Opinião: O Grelo da Praxe de Coimbra
O Grelo da Praxe é uma Insígnia do Estudante de Coimbra, colocada no dia do Cortejo da Festa das Latas durante a Cerimónia de Imposição de Insígnias.
As Insígnias servem para demonstrar o mérito e sucesso académico do estudante, distinguindo-se do grau hierárquico da Praxe, que representa a experiência de vida académica. Dai, é possível ser-se Grelado ou Fitado várias vezes, quantas vezes se estiver inscrito em diferentes cursos e em condições de terminar estes. O Grelo usa-se desde a sua Imposição no inicio do ano, até à Queima do Grelo, no dia do Cortejo. As Fitas usam-se a partir do dia do Cortejo.
Nos finais da Primeira República chegou inclusivé a usar-se em Coimbra uma faixa cerimonial, importada das academias da Europa Central, que pendurava no ombro direito e ia até à anca com a cor da faculdade, e uma outra versão mais pequena, de um laço de fita que pendia do ombro até ao cotovelo.
As várias alterações à estrutura do ensino superior e o processo de Bolonha vieram afectar a praxe do uso das Insígnias, tendo o seu uso sido reformulado recentemente. Hoje em dia o Grelo e as Fitas são usados pelos estudantes que estão em condições de acabar o seu curso nesse ano (ou no ano seguinte, para cursos de “via larga”). O conjunto da Cartola e Bengala é usado pelos estudantes que estão em condições de terminar um curso de mestrado (2º ciclo).
O Grelo é uma fita de algodão que circunda à volta da pasta com a cor da Faculdade do estudante. No séc. XIX, antes da existência de pastas como hoje em dia, os estudantes faziam atilhos, ou “postilhas” com os seus apontamentos e sebentas. Juntavam os apontamentos todos entre duas talas de cartão e atavam com uma fita comprida enrolada em forma de cruz e com as pontas a fazer um laço. No Dia do Ponto, dia do último exame os estudantes quartanistas queimavam as fitas usadas para atar os seus apontamentos num gesto simbólico de despedida e de celebração da recém adquirida liberdade dos estudos.
Com a introdução do uso da pasta da praxe, e consequente substituição das postilhas, a antiga fita usada para prender os apontamentos perde o seu propósito. Os estudantes que não queriam ver-se excluídos do acto simbólico de queimar as fitas, adaptam então essa fita ao uso da pasta.
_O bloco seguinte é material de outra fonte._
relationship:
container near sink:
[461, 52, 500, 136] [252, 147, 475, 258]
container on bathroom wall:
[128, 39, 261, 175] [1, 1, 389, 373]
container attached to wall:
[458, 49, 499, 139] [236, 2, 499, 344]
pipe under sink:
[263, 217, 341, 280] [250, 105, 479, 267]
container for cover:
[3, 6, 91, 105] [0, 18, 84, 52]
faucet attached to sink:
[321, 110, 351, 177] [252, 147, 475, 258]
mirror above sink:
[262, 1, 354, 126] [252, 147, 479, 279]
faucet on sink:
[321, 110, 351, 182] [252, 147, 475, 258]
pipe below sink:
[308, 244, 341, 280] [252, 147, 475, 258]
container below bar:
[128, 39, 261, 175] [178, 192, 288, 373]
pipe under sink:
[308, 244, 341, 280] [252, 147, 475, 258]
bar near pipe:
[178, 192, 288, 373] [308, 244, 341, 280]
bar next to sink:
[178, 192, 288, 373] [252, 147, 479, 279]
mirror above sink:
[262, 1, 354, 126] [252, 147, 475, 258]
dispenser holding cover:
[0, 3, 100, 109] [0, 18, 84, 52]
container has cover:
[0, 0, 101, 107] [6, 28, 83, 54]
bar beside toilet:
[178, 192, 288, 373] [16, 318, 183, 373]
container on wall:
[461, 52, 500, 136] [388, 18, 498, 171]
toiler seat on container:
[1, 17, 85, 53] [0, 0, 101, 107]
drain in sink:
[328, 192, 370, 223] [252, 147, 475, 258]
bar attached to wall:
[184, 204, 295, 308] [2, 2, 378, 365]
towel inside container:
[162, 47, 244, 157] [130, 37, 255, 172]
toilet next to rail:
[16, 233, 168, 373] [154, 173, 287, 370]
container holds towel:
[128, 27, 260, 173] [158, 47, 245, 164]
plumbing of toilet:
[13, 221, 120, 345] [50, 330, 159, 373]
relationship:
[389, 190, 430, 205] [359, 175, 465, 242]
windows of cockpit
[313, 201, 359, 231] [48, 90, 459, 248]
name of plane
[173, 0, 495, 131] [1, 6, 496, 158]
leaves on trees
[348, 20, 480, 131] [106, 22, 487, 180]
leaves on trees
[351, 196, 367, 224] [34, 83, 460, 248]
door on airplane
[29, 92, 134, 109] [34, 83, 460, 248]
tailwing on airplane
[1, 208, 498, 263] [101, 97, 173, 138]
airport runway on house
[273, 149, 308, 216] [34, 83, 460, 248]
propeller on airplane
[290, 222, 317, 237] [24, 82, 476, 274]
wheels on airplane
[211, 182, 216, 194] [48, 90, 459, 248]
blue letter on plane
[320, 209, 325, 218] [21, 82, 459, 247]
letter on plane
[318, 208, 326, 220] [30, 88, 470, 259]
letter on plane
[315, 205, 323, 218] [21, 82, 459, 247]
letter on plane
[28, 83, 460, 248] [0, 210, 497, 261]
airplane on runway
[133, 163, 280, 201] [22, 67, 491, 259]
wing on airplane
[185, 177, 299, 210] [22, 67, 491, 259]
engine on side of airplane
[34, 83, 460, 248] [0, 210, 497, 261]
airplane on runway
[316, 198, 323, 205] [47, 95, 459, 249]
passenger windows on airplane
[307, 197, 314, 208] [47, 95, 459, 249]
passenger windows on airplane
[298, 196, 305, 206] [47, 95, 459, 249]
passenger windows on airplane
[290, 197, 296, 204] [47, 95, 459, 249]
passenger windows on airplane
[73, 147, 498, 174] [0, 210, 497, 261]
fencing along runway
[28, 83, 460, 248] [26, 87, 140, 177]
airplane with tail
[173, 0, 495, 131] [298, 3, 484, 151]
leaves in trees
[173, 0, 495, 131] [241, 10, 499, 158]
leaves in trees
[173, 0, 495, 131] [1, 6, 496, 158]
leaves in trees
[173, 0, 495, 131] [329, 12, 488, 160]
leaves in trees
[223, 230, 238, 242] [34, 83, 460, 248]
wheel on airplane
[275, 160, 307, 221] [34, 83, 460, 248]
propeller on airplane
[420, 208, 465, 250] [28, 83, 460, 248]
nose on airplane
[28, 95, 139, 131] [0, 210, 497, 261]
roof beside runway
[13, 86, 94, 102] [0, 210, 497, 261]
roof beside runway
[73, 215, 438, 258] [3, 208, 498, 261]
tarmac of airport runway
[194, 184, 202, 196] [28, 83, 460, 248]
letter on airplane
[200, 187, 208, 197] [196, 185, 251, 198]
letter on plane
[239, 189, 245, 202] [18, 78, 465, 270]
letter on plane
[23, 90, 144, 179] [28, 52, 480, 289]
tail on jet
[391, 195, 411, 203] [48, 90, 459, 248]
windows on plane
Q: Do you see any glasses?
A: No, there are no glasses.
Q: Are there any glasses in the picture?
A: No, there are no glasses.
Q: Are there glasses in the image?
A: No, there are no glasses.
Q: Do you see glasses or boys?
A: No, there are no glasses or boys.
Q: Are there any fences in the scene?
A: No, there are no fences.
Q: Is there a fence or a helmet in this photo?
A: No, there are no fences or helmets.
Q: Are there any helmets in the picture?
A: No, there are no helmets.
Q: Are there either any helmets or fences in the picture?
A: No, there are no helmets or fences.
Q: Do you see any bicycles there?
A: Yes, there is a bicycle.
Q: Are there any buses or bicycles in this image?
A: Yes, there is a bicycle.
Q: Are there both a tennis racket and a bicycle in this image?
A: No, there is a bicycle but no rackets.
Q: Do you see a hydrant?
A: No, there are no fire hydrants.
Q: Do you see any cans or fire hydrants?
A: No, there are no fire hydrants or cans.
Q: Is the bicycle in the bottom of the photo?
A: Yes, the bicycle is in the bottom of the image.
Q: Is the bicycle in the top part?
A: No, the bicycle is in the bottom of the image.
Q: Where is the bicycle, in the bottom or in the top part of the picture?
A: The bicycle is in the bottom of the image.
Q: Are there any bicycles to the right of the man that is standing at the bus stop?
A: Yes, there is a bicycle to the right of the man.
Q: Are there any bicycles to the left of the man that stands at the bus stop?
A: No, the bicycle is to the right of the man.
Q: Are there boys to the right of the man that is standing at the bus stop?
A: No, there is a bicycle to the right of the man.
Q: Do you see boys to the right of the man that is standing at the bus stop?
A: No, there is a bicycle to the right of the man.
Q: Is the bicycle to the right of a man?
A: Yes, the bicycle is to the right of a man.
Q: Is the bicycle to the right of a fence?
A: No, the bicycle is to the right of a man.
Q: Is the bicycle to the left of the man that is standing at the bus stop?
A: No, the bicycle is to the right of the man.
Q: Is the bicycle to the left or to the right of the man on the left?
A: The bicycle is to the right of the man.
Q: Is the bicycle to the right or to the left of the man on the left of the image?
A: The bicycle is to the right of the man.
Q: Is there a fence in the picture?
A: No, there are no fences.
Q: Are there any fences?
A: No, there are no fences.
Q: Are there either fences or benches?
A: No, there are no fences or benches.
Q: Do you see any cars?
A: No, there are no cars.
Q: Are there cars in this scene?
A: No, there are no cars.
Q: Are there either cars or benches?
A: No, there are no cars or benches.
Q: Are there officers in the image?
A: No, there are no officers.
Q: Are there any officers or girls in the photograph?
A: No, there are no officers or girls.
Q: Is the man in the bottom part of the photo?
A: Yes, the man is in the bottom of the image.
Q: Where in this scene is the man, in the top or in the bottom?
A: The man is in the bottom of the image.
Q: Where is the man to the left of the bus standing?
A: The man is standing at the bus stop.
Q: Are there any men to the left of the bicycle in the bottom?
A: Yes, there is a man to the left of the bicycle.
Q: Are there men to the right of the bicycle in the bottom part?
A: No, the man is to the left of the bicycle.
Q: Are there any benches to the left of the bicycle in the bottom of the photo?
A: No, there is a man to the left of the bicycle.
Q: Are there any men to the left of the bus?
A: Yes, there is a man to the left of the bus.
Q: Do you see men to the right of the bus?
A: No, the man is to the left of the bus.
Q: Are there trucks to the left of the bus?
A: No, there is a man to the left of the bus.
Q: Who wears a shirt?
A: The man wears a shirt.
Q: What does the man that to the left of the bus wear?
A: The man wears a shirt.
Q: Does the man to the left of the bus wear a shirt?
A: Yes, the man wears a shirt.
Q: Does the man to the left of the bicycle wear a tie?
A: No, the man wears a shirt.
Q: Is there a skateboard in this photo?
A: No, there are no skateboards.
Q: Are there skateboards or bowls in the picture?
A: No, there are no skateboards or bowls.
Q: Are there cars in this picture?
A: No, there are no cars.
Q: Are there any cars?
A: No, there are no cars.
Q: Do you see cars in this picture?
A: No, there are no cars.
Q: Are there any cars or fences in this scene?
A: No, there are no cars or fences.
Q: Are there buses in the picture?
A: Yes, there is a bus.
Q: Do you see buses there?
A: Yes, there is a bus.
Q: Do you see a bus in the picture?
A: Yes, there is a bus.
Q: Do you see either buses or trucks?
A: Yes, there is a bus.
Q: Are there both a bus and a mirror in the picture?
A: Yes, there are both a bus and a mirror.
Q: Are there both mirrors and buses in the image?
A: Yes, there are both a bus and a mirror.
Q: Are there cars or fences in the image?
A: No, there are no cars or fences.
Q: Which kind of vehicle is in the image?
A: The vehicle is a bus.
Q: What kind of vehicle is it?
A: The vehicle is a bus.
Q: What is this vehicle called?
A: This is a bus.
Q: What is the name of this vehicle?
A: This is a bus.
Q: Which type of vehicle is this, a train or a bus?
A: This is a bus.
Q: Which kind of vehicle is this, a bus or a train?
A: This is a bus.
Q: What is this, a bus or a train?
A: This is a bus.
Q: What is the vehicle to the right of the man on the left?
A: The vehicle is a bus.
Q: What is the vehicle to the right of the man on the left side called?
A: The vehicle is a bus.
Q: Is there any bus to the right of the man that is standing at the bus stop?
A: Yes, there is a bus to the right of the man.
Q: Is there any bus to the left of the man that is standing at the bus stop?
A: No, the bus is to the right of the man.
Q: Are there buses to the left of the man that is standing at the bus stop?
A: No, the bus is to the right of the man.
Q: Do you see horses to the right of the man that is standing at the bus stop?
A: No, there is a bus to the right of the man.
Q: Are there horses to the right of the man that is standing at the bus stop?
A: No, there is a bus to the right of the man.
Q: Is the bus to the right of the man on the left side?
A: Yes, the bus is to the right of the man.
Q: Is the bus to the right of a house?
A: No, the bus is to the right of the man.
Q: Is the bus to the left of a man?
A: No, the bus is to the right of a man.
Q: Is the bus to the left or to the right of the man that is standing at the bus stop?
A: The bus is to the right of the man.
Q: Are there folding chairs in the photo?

Em 1903 dá-se a Revolta do Grelo. O então Governo Civil decidiu aplicar um novo imposto de selo às vendedoras ambulantes do mercado D. Pedro V, que eram maioritariamente mulheres ℎortaliceiras. O imposto acabou por ser cobrado à força, mas a Revolta viria a dar início a uma relação de forte proximidade entre os estudantes e as hortaliceiras que desde então passaram a comprar as hortaliças exclusivamente a elas, como nabos e grelos para as Latadas. Devido à semelhança entre o nó da fita de algodão que era usada na pasta e a ramagem dos grelos, esta fita passou então a chamar-se de “Grelo”, distinguindo-se assim das Fitas das Pastas de Luxo.
Hoje em dia, o Grelo é colocado na pasta no dia da Imposição de Insígnias e usado até à Queima das Fitas, onde é incinerado. No Grelo pode-se escrever o dia em que se foi buscar, o dia da usa Imposição e um ponto de interrogação. Caso o Grelo se vá buscar em data antes da sua Imposição, este pode ser usado na lapela, em nó, a partir do dia do Cortejo da Queima das Fitas.